Nowhere in their research, however, is the Bermuda Triangle even mentioned.

“We have discovered many large craters on the seabed in the central Barents Sea,” co-author Karin Andreassen said in a statement addressing the misinforming reports. “We have yet to publish these results, so these are preliminary. What I can say is that we are not making any links to the Bermuda Triangle.”

The methane blowouts detailed in their research, he explained, point to the time period after the last Ice Age ended – about 11,700 years ago.

And “conditions during the last ice age,” Dr.

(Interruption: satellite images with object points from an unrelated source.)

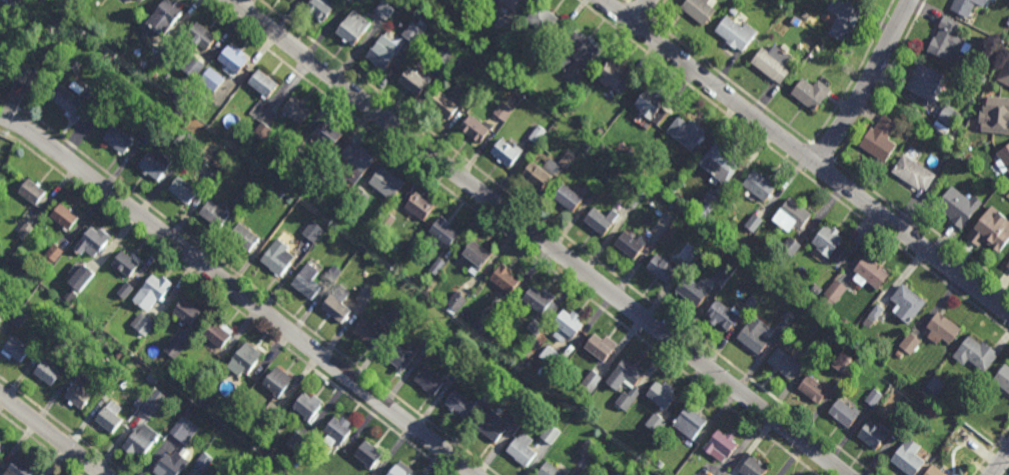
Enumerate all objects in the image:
building: (144, 0)
building: (291, 0)
building: (138, 1)
building: (350, 1)
road: (627, 1)
road: (629, 1)
building: (511, 3)
building: (965, 7)
building: (317, 9)
road: (637, 9)
road: (660, 10)
building: (698, 10)
building: (384, 11)
road: (640, 11)
building: (732, 11)
road: (619, 13)
building: (805, 15)
building: (0, 17)
building: (162, 17)
building: (466, 21)
building: (843, 21)
building: (542, 22)
building: (1008, 23)
building: (351, 29)
road: (643, 31)
building: (413, 33)
building: (735, 34)
building: (199, 37)
building: (51, 41)
building: (949, 41)
building: (574, 51)
building: (382, 54)
building: (499, 54)
building: (446, 55)
building: (231, 60)
building: (772, 64)
building: (193, 68)
road: (856, 73)
building: (1004, 75)
building: (614, 77)
building: (982, 79)
building: (212, 80)
building: (413, 81)
road: (731, 81)
road: (883, 82)
building: (922, 82)
building: (260, 84)
road: (868, 84)
building: (468, 94)
building: (809, 94)
building: (87, 95)
building: (68, 102)
building: (651, 106)
building: (443, 107)
building: (295, 111)
building: (176, 112)
building: (504, 112)
building: (210, 116)
building: (949, 117)
building: (995, 118)
building: (150, 127)
building: (941, 128)
building: (262, 131)
building: (472, 131)
building: (685, 132)
building: (326, 134)
building: (538, 136)
building: (879, 139)
building: (184, 140)
building: (116, 142)
building: (547, 148)
building: (621, 148)
road: (820, 151)
building: (505, 153)
road: (802, 155)
road: (807, 155)
building: (291, 157)
building: (1005, 158)
building: (689, 159)
building: (567, 160)
building: (719, 162)
building: (353, 163)
building: (643, 163)
road: (793, 166)
building: (154, 167)
road: (824, 171)
building: (913, 171)
building: (534, 176)
building: (208, 180)
building: (321, 181)
building: (386, 183)
building: (759, 186)
building: (182, 190)
building: (280, 193)
building: (30, 194)
building: (360, 196)
building: (241, 197)
building: (634, 197)
building: (565, 198)
building: (731, 201)
building: (704, 203)
building: (419, 208)
building: (958, 208)
building: (213, 215)
building: (791, 215)
building: (63, 218)
building: (600, 220)
building: (386, 221)
building: (753, 221)
road: (920, 223)
building: (21, 227)
building: (313, 230)
building: (443, 231)
building: (991, 231)
road: (508, 237)
road: (539, 237)
road: (566, 237)
building: (243, 238)
building: (91, 243)
building: (829, 243)
building: (629, 245)
building: (790, 245)
building: (52, 252)
building: (475, 254)
building: (689, 254)
building: (275, 257)
building: (126, 264)
building: (437, 265)
building: (1008, 266)
building: (659, 269)
building: (334, 272)
building: (869, 272)
building: (80, 276)
building: (720, 277)
building: (503, 279)
building: (306, 283)
road: (250, 284)
building: (125, 289)
building: (690, 291)
building: (152, 293)
road: (237, 293)
building: (832, 293)
building: (364, 294)
building: (69, 295)
building: (116, 298)
building: (537, 300)
building: (456, 301)
building: (750, 301)
road: (226, 302)
building: (336, 304)
building: (906, 304)
building: (397, 310)
building: (876, 311)
building: (184, 313)
building: (720, 315)
building: (18, 318)
building: (785, 321)
building: (142, 322)
building: (486, 322)
building: (843, 322)
building: (567, 324)
building: (536, 327)
building: (941, 329)
building: (151, 334)
building: (216, 334)
building: (367, 334)
building: (139, 335)
building: (753, 335)
building: (431, 336)
building: (52, 338)
building: (910, 342)
building: (174, 347)
building: (598, 347)
building: (812, 349)
building: (12, 350)
building: (119, 353)
building: (975, 353)
building: (182, 356)
building: (396, 359)
building: (552, 360)
building: (841, 361)
building: (244, 362)
building: (783, 363)
building: (133, 364)
building: (45, 373)
building: (622, 374)
building: (1002, 378)
building: (591, 380)
building: (428, 383)
building: (274, 385)
building: (935, 385)
building: (813, 389)
building: (487, 393)
building: (661, 395)
building: (873, 397)
building: (75, 398)
building: (201, 399)
building: (627, 399)
building: (151, 402)
building: (456, 405)
building: (307, 407)
building: (843, 413)
building: (265, 417)
building: (516, 417)
building: (107, 422)
building: (576, 422)
building: (654, 422)
building: (688, 423)
road: (62, 426)
building: (488, 426)
building: (183, 429)
building: (278, 430)
building: (337, 431)
road: (52, 434)
building: (549, 434)
building: (872, 435)
building: (945, 437)
building: (144, 440)
building: (297, 441)
road: (39, 444)
building: (1, 446)
building: (719, 446)
building: (588, 448)
building: (521, 449)
road: (990, 450)
building: (270, 451)
building: (308, 454)
building: (366, 456)
building: (966, 456)
building: (905, 457)
building: (203, 461)
building: (658, 464)
road: (1001, 464)
building: (166, 467)
building: (752, 467)
building: (20, 468)
building: (546, 470)
building: (618, 471)
building: (933, 471)
building: (395, 472)
building: (236, 474)
building: (357, 474)
building: (358, 474)
building: (694, 474)
building: (696, 474)
road: (1008, 474)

Andreassen said, “cannot be compared with what we see today.”

The researchers' statement sufficiently dismantles the any association between the craters and the Bermuda Triangle.

But beyond the geographical irrelevance of the region stretching from Miami to San Juan, Puerto Rico, and Bermuda, the so-called “mystery” itself is made up.

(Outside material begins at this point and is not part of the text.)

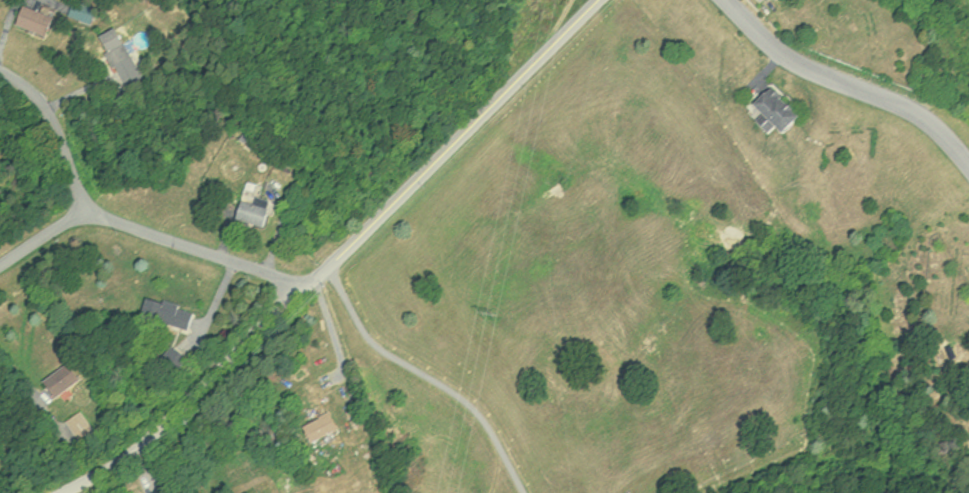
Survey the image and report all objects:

The term “Bermuda Triangle” was coined by American writer Vincent Gaddis in a pulp magazine article published in 1964. In it, Mr. Gaddis refers to several instances of ships, boats, and airplanes that had vanished without leaving any traces. But most of these were eventually found. 

Based on the evidence, the Bermuda Triangle – a name not recognized by the US Board of Geographic Names – is no more nor less dangerous than any other part of the oceans.

“Environmental considerations could explain many, if not most, of the disappearances,” the National Oceanic and Atmospheric Administration notes on a special fact page about the region.

“There is no evidence that mysterious disappearances occur with any greater frequency in the Bermuda Triangle than in any other large, well-traveled area of the ocean.”